▶ _問題文 1_
抜粋の後に続く行について、最初の行から「Image resolution: width=384」を含む行までを、その行も含めて番号付きリストにしてください。空行は除いてください。
+++ 抜粋
ブヒブヒ言うだけ

ABCお笑いグランプリ、初の決勝に進むことができた。
昨日の結果にまだブヒブヒ言っているようでは、たくましい顔つきで大阪に臨むことが出来ないのではないかという懸念は大いにあったけれども、進出しようが敗退しようが今日は一日この結果に頭をもたげることには変わりなかった。ブヒブヒ言うことは確定していた。それくらい、前々から6/18(金)の結果発表というスケジュールはカレンダーの中で色濃く存在感を放っていた。

芸人を名乗り始めて、初めて決勝という舞台に勝ち上がることが出来た。
少し気を抜くとブヒブヒ書き連ねかねない。本当に、本当に、喉から手が出るほど欲しかった結果だった。


2017年に初めて最終予選に上がることが出来た。事務所の仲間もいない、先輩方とのつながりもそんなに無い、そんな中で大阪への夜行バスが走り出した。熾烈なバス席・友達争奪戦の結果、僕の隣の席に座ったのは全く面識のない、未だ駆け上がる前のガンバレルーヤ・まひるさんだった。初めに軽く挨拶を交わしたが最後、ろくすっぽ話しかけることもできず、むしろ夜行バスでお喋りを試みることは失礼ではあるまいか、前に座ってるトンツカタン森本さんはいやに楽しそうだな、夜行バス用の枕を買ったほうが良かったな、とか考えるばかりの車内だった。ちっとも戦いに行く心境ではなかった。
++++++
▶ _問題文 2_
この抜粋の内容を二文で要約してください。
+++ 抽出データ
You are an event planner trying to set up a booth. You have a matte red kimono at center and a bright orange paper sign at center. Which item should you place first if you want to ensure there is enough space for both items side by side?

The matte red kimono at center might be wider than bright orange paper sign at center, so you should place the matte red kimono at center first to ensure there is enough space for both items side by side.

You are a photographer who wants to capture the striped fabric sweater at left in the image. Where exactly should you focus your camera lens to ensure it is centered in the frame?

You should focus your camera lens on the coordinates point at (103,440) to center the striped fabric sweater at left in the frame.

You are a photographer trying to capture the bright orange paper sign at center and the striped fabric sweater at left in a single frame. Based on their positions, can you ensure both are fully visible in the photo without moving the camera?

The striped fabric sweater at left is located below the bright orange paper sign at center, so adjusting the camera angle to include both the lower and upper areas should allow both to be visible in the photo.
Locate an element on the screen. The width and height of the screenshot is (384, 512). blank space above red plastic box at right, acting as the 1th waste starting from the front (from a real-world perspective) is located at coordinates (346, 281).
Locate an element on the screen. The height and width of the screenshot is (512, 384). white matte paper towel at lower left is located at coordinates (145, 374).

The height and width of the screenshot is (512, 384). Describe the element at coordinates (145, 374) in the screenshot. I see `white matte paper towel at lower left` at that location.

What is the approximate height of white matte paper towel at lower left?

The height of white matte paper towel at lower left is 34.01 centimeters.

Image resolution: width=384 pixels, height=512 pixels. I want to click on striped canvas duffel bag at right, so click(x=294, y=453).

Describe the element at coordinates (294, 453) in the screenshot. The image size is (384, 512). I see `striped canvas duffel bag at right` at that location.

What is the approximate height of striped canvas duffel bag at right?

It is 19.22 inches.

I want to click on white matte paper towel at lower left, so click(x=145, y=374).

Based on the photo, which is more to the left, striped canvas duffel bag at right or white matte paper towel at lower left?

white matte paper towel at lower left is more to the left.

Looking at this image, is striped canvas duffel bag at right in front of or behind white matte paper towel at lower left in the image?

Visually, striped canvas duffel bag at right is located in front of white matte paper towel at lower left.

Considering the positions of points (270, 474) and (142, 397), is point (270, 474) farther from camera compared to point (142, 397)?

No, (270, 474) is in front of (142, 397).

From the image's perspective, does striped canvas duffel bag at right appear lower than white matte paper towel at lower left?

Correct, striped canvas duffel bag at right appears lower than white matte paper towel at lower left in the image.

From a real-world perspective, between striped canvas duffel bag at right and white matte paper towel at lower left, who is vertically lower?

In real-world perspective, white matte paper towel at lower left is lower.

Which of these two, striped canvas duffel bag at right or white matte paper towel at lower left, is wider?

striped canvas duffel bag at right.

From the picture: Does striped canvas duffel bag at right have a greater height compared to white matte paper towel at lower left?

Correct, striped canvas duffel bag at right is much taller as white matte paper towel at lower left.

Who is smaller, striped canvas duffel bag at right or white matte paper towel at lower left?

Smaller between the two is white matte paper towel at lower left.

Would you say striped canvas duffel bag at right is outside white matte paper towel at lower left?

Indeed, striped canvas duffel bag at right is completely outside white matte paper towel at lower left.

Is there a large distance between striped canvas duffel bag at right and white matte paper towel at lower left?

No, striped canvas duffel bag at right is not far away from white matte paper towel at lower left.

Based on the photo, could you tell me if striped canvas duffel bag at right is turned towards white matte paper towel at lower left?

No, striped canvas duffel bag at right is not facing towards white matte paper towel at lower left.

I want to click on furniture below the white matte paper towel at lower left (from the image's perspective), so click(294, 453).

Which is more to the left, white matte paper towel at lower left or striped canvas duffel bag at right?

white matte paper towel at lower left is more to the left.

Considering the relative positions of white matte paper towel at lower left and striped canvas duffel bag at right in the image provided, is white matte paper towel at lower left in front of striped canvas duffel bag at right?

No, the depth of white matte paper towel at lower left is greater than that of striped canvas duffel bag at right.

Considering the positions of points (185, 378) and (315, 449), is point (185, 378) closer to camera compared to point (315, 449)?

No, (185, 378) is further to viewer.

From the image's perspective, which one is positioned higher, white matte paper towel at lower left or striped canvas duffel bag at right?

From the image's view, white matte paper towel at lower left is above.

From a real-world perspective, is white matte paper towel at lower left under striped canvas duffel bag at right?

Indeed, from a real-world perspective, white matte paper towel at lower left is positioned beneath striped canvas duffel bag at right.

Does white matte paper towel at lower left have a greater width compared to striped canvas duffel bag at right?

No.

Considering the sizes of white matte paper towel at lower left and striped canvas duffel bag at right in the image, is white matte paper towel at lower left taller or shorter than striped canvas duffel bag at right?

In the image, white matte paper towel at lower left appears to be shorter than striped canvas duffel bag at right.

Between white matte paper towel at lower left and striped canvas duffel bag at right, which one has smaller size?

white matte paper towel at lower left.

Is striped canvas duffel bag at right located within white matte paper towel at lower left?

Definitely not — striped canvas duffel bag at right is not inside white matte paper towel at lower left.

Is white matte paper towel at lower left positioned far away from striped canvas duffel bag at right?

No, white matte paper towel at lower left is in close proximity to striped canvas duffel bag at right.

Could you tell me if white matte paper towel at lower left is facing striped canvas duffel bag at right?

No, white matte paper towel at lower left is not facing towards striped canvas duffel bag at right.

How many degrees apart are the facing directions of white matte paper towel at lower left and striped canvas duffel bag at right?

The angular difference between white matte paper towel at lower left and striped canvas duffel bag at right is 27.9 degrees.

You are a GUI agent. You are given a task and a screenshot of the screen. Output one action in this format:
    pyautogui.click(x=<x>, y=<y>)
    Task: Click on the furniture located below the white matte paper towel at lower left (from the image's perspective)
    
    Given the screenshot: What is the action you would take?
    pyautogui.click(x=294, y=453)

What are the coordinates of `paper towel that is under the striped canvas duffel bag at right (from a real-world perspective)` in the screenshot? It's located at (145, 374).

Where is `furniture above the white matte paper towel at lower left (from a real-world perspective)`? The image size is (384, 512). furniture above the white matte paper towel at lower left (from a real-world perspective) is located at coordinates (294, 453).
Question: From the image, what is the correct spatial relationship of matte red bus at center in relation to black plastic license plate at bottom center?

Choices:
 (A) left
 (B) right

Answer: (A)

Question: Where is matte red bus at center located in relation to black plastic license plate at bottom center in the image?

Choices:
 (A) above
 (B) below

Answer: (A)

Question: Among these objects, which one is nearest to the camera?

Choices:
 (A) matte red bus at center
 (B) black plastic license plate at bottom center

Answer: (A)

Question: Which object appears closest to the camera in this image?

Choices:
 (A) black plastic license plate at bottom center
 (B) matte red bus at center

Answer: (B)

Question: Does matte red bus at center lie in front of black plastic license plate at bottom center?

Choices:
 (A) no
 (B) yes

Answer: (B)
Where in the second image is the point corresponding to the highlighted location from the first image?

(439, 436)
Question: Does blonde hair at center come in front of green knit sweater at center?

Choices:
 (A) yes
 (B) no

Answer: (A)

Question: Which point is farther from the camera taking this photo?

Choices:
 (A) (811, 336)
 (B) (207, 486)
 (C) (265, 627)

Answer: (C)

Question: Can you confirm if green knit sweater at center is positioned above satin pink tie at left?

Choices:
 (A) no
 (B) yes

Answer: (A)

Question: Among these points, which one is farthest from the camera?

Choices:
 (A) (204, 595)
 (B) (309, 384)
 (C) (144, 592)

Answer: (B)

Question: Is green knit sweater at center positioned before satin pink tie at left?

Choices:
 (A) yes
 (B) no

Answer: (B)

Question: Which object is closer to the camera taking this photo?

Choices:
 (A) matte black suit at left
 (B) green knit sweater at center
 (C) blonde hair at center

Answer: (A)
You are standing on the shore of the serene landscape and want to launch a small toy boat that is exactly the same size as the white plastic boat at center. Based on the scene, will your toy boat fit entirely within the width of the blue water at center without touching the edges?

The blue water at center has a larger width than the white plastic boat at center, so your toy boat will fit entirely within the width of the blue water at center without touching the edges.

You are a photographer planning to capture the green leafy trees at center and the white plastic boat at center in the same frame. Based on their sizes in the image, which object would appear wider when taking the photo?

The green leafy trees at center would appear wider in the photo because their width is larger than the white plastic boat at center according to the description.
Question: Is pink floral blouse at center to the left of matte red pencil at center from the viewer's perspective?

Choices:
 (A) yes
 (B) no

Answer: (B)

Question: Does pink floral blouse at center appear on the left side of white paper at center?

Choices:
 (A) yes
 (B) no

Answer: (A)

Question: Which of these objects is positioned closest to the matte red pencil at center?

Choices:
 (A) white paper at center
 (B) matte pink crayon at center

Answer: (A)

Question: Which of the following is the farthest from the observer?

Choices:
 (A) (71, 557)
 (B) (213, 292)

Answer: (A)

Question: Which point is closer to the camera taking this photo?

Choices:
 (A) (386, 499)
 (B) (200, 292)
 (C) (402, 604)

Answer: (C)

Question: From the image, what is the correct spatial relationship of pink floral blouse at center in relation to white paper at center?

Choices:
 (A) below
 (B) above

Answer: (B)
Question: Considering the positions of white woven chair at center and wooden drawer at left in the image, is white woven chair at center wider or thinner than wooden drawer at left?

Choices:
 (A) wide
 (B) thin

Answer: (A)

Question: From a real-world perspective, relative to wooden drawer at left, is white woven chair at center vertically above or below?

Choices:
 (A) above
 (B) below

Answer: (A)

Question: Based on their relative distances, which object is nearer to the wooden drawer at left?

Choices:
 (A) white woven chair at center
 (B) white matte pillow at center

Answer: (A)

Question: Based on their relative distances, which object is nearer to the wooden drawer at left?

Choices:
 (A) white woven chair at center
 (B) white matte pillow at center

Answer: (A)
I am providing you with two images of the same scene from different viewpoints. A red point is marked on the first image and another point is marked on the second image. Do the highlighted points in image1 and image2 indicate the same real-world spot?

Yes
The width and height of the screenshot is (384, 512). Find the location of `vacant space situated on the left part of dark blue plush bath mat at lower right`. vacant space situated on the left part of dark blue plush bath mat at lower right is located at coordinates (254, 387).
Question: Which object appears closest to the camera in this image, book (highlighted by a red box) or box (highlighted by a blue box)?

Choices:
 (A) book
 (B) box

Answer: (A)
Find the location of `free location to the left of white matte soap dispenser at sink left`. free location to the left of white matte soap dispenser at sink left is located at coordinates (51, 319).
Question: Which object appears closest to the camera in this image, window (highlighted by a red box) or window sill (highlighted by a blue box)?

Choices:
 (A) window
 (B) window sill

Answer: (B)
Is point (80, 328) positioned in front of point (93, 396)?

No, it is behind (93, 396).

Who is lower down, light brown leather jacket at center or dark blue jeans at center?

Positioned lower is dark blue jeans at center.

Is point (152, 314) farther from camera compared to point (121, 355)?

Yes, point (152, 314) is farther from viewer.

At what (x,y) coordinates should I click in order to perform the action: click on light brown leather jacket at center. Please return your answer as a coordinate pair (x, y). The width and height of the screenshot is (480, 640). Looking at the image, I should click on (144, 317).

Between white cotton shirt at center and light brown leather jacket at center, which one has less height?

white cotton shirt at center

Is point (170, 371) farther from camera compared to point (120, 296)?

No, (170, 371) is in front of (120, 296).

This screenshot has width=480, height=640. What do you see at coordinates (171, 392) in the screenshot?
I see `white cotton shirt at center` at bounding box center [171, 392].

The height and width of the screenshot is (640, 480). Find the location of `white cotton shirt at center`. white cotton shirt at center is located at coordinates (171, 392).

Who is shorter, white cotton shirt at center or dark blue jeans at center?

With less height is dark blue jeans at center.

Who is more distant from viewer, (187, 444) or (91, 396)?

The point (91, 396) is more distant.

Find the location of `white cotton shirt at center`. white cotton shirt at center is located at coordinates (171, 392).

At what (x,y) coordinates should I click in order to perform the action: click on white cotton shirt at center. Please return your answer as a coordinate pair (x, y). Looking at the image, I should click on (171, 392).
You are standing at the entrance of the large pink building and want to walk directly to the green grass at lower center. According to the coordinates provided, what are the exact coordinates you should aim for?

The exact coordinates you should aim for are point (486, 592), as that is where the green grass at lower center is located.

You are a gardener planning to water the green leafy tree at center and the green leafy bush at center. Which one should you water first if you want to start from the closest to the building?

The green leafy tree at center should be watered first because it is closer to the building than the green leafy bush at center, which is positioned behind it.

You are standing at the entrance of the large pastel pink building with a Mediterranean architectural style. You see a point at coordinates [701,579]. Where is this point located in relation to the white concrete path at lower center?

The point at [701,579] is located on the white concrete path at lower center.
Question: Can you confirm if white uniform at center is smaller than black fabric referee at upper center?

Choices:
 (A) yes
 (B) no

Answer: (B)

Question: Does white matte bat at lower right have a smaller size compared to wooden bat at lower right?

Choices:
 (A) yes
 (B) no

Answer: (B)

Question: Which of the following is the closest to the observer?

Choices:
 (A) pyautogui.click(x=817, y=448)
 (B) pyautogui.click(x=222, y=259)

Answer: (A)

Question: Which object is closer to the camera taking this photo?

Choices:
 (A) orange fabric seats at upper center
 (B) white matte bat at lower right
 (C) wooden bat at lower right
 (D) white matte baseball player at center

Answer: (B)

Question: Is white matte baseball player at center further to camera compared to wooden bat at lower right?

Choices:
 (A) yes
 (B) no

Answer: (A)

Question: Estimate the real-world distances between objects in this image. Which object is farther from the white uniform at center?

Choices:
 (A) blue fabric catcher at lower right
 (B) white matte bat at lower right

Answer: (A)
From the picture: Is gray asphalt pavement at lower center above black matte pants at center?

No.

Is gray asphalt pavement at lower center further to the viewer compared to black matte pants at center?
++++++
▶ _解答 1_
1. You are an event planner trying to set up a booth. You have a matte red kimono at center and a bright orange paper sign at center. Which item should you place first if you want to ensure there is enough space for both items side by side?
2. The matte red kimono at center might be wider than bright orange paper sign at center, so you should place the matte red kimono at center first to ensure there is enough space for both items side by side.
3. You are a photographer who wants to capture the striped fabric sweater at left in the image. Where exactly should you focus your camera lens to ensure it is centered in the frame?
4. You should focus your camera lens on the coordinates point at (103,440) to center the striped fabric sweater at left in the frame.
5. You are a photographer trying to capture the bright orange paper sign at center and the striped fabric sweater at left in a single frame. Based on their positions, can you ensure both are fully visible in the photo without moving the camera?
6. The striped fabric sweater at left is located below the bright orange paper sign at center, so adjusting the camera angle to include both the lower and upper areas should allow both to be visible in the photo.
7. Locate an element on the screen. The width and height of the screenshot is (384, 512). blank space above red plastic box at right, acting as the 1th waste starting from the front (from a real-world perspective) is located at coordinates (346, 281).
8. Locate an element on the screen. The height and width of the screenshot is (512, 384). white matte paper towel at lower left is located at coordinates (145, 374).
9. The height and width of the screenshot is (512, 384). Describe the element at coordinates (145, 374) in the screenshot. I see `white matte paper towel at lower left` at that location.
10. What is the approximate height of white matte paper towel at lower left?
11. The height of white matte paper towel at lower left is 34.01 centimeters.
12. Image resolution: width=384 pixels, height=512 pixels. I want to click on striped canvas duffel bag at right, so click(x=294, y=453).

▶ _解答 2_
筆者はABCお笑いグランプリで、芸人を名乗り始めて初めて決勝に進むことができ、それは喉から手が出るほど欲しかった結果だった。2017年に初めて最終予選に上がった際は、大阪への夜行バスで面識のないガンバレルーヤ・まひるさんの隣に座ったものの、ろくに話しかけられず、戦いに行く心境ではなかった。